Il serait bon que vous précisassiez votre pensée.
[Je pense à Mgr Charles Scicluna qui a une responsabilité dans l’instruction d’application de Summorum Pontificum ou à Mgr DiNoia dans l’affaire du sanctuaire de l’Immaculée Conception à Washington. En faire des progressistes seraient une véritable exagération. Des centristes ? Oui, mais alors de “droite” si l’on me passe l’expression. Et, pourtant, ils ne sont pas pro tridentin au plan liturgique. Ceci est une réponse au commentaire.]
La vérité,c’est comme l’eau :incompressible.Elle finit toujours par avoir le dessus.Reste à savoir qu’elles pressions ont été faites sur Paul VI pa&rt Bugnini and CO pour le faire signer cette réforme et endosser la responsabilité ? Patience… la Vérité arrive…
Document interessant et revélateur. On peut en retirer baucoup d’ensaignement. Il faudrait juste verifier l’autenticité?
Document remarquable qui converge nettement avec les observations d’un autre ex-consulteur le Père Louis Bouyer.
Le chanoine pose les vraies questions qui sont constamment éludées depuis, par exemple à travers le “cosmétique” ars celebrandi.
On aimerait savoir la source de ce document et si le chanoine Rose a donné d’autres informations de ce type. Non seulement le missel dit “ordinaire” a été fabriqué par un petit nombre d’experts mais, on le découvre un peu plus avec le temps qui passe et malgré l’étouffante consigne unanimiste des bugninistes, ce petit groupe était divisé et parcouru d’oppositions à l’entreprise bugniniste.
Quelqu’un m’a assuré que Mgr Martimort soi-même était fort critique à l’égard de son enfant le Novus Ordo mais je n’ai pu trouver de texte l’établissant à l’image de cette lettre qui n’a pas perdu de son actualité.
M. Perrin, votre remarque est très juste mais vous dites que “le missel dit ‘ordinaire’ a été fabriqué par un petit nombre d’experts”, alors que le chanoine Rose ne s’est pas occupé principalement du missel.

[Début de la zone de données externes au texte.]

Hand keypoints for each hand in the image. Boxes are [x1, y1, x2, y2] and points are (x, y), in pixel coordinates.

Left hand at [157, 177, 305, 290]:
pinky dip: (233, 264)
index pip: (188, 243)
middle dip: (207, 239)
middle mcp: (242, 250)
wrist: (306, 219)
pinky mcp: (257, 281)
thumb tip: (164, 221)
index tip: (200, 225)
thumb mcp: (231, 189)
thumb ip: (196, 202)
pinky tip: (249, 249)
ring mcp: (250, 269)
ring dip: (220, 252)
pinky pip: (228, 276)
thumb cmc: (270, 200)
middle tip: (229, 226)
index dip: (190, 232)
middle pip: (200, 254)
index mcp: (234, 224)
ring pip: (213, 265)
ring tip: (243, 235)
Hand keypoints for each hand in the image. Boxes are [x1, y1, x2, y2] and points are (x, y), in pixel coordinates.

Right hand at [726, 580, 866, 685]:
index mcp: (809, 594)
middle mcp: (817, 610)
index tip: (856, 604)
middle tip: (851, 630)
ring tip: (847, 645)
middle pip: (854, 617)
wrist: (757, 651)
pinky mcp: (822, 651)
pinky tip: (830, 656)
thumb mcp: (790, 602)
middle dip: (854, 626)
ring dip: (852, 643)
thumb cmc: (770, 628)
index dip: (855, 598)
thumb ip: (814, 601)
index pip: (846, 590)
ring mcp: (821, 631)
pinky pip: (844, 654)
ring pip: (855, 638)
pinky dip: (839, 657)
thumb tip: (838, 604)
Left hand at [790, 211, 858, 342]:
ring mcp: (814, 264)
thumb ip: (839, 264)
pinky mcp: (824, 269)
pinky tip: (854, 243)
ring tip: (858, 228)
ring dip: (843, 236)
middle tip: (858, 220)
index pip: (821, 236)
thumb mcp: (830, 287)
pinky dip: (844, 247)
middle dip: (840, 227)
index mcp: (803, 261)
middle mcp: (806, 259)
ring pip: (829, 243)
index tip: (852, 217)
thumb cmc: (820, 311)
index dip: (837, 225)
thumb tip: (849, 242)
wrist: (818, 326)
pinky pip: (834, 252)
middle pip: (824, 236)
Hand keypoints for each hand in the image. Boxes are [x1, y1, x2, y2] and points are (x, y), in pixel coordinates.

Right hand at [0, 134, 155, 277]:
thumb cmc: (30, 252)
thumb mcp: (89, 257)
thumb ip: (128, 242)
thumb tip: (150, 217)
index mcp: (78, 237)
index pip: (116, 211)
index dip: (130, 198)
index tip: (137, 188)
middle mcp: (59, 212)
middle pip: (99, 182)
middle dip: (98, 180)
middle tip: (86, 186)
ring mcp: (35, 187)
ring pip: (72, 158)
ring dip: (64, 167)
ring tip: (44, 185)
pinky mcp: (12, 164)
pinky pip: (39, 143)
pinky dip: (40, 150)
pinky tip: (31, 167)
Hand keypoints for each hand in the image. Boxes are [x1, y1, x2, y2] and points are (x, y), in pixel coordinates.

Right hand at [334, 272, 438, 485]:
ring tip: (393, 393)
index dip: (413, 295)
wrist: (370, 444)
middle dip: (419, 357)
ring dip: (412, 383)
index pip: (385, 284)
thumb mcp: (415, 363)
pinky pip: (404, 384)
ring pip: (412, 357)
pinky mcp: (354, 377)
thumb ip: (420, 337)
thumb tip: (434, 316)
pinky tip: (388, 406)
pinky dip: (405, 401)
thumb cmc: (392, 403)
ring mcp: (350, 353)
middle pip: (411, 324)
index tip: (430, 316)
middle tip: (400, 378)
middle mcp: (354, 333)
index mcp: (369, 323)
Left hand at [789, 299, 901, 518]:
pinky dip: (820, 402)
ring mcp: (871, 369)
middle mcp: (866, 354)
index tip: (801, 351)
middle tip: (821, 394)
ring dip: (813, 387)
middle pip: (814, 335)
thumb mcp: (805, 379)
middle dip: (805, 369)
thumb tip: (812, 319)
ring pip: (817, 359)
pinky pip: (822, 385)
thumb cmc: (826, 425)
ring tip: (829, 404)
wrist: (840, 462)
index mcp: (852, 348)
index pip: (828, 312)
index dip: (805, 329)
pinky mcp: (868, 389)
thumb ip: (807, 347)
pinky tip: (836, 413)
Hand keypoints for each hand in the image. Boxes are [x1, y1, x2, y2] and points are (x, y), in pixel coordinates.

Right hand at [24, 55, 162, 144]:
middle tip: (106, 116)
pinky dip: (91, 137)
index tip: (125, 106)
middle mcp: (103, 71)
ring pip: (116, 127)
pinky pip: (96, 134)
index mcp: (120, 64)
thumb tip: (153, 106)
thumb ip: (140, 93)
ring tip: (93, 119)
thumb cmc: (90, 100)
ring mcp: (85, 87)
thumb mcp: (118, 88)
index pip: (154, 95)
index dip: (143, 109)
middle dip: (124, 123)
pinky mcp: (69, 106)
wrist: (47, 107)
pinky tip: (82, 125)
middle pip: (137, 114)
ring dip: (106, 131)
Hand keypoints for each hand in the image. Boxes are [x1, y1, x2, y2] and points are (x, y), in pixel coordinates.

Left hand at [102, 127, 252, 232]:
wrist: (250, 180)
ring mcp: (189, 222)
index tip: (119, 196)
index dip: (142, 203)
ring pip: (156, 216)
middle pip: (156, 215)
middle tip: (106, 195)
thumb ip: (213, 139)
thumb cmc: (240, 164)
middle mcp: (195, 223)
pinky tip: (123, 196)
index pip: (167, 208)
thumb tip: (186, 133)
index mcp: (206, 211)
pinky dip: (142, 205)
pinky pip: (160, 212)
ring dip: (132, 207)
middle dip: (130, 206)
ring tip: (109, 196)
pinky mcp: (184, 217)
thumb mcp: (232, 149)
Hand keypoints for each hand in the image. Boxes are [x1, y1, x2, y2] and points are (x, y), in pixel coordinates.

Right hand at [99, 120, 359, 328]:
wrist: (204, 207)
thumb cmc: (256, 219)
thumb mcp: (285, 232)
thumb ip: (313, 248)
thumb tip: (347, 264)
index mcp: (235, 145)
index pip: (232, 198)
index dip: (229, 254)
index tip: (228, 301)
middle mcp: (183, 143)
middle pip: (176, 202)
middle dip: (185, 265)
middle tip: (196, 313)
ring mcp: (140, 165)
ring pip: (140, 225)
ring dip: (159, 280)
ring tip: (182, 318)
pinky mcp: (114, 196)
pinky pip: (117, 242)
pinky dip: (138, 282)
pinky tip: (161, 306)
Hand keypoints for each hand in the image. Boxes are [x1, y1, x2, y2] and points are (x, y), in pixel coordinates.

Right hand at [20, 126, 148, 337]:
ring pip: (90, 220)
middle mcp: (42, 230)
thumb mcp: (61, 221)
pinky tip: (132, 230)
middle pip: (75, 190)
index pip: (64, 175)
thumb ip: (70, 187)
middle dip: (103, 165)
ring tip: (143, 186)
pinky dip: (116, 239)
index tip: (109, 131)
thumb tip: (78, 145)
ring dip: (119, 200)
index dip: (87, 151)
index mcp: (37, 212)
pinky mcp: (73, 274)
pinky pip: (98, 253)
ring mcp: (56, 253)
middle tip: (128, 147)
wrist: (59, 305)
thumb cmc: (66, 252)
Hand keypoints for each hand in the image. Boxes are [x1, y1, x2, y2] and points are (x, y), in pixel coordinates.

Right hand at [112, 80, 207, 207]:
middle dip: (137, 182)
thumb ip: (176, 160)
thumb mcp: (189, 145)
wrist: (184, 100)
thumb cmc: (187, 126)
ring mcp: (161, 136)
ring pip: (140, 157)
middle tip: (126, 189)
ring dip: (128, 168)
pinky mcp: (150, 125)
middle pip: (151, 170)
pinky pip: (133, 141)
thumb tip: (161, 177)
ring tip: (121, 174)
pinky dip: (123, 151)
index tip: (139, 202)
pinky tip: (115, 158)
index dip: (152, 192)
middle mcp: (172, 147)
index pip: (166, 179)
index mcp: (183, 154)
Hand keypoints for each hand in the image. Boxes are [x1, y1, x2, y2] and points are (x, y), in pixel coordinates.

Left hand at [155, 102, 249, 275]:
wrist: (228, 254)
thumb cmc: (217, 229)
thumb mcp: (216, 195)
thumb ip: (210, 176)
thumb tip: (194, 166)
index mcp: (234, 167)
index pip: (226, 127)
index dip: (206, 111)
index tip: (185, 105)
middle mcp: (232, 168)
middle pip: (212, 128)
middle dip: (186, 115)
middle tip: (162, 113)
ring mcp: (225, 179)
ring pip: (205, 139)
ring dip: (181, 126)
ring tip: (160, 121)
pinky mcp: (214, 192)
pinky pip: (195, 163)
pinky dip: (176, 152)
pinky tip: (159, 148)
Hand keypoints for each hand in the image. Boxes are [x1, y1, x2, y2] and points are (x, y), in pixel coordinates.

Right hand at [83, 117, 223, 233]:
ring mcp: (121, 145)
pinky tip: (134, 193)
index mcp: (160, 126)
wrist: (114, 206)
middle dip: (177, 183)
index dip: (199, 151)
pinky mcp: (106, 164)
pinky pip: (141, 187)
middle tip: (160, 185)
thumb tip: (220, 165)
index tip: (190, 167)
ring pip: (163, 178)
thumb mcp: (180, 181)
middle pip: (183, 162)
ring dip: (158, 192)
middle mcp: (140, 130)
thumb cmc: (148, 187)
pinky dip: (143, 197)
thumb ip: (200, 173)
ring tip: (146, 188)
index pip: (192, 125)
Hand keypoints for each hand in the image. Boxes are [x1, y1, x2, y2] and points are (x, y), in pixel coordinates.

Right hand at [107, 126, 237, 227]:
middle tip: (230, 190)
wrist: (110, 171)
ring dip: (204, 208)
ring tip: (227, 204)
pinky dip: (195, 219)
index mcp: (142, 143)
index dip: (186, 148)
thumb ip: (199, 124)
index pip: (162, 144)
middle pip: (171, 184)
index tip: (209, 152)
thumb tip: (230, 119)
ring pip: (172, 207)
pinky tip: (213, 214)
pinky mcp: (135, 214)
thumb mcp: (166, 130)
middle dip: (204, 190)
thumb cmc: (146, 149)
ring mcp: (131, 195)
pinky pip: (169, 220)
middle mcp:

Dans le Consilium, il a surtout travaillé sur la liturgie des heures (un sujet trop peu étudié). Pour le missel, il a été dans la sous-commission sur les oraisons et préfaces (avec le fameux Dom Dumas) et il a été ajouté tardivement à la sous-commssion n°11, qui a pondu le lectionnaire du missel dont on dit monts et merveilles alors que c’est un exemple type de fabrication en bureau.
Ceci pour dire que le témoignage du chanoine Rose (très intéressant en effet, et concordant avec celui du P. Bouyer) porte sans doute indirectement sur le missel et en tout cas pas principalement sur l’ordinaire de la messe.
Il est vraiment dommage que les discussions sur l’aggiornamento liturgique portent presque uniquement sur l’ordinaire de la messe.